Rewrite the lines below with every "penghuni" swapped for "pemilik" and nothing else changed. Leave the pictures out of your answer.

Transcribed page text
= Beginning of Section =

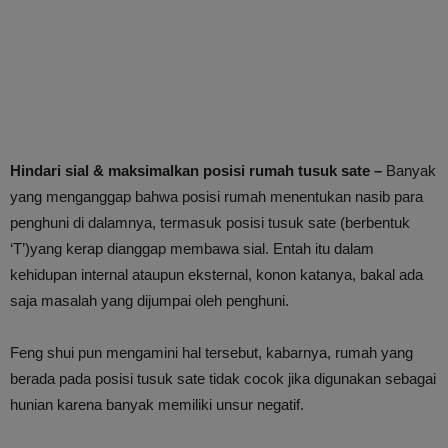
Hindari sial & maksimalkan posisi rumah tusuk sate –
Banyak
yang menganggap bahwa posisi rumah menentukan nasib para
penghuni di dalamnya, termasuk posisi tusuk sate (berbentuk
‘T’)yang kerap dianggap membawa sial. Entah itu dalam
kehidupan internal ataupun eksternal, konon katanya, bakal ada
saja masalah yang dijumpai oleh penghuni.
Feng shui pun mengamini hal tersebut, kabarnya, rumah yang
berada pada posisi tusuk sate tidak cocok jika digunakan sebagai
hunian karena banyak memiliki unsur negatif.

= End of Section =

Task response:
Hindari sial & maksimalkan posisi rumah tusuk sate –
Banyak
yang menganggap bahwa posisi rumah menentukan nasib para
pemilik di dalamnya, termasuk posisi tusuk sate (berbentuk
‘T’)yang kerap dianggap membawa sial. Entah itu dalam
kehidupan internal ataupun eksternal, konon katanya, bakal ada
saja masalah yang dijumpai oleh pemilik.
Feng shui pun mengamini hal tersebut, kabarnya, rumah yang
berada pada posisi tusuk sate tidak cocok jika digunakan sebagai
hunian karena banyak memiliki unsur negatif.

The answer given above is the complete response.